Whenever a line in the entries includes the word "github", copy that line out.

-------- Entries shown

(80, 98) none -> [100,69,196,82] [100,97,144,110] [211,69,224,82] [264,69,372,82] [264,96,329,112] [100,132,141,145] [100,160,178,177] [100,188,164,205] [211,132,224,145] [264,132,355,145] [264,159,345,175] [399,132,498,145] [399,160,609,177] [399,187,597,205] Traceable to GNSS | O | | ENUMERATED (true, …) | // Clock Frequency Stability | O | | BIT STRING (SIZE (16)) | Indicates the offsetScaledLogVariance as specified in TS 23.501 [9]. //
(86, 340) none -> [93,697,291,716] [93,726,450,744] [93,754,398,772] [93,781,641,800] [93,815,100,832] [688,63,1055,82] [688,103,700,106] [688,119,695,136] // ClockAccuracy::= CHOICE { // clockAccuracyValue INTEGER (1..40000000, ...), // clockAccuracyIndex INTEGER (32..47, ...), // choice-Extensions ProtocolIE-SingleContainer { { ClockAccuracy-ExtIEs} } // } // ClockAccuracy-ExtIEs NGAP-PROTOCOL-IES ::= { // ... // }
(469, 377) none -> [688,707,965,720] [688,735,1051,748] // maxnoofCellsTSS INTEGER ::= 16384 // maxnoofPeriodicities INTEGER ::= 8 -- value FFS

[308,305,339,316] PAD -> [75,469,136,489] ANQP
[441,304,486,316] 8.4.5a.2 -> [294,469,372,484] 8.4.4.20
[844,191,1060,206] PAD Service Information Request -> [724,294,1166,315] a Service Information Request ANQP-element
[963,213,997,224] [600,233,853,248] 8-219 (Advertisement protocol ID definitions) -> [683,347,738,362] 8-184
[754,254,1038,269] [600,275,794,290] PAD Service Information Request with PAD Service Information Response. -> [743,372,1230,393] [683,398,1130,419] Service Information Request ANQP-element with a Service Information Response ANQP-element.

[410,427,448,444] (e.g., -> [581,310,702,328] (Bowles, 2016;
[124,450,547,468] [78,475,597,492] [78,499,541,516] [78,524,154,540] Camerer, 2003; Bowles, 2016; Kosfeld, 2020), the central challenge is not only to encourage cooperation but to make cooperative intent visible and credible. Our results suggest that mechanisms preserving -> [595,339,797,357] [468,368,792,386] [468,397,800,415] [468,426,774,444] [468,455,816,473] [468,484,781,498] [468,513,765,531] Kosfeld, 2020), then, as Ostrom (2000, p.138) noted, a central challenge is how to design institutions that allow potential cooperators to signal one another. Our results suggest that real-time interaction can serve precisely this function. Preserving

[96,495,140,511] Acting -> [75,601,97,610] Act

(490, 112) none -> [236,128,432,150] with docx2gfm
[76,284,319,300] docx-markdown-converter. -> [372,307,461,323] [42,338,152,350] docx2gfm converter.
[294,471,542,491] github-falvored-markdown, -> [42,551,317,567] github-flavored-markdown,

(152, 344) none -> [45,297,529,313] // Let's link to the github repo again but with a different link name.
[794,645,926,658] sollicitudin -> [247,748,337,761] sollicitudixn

----------------

• **Problem solution**
[294,471,542,491] github-falvored-markdown, -> [42,551,317,567] github-flavored-markdown,
(152, 344) none -> [45,297,529,313] // Let's link to the github repo again but with a different link name.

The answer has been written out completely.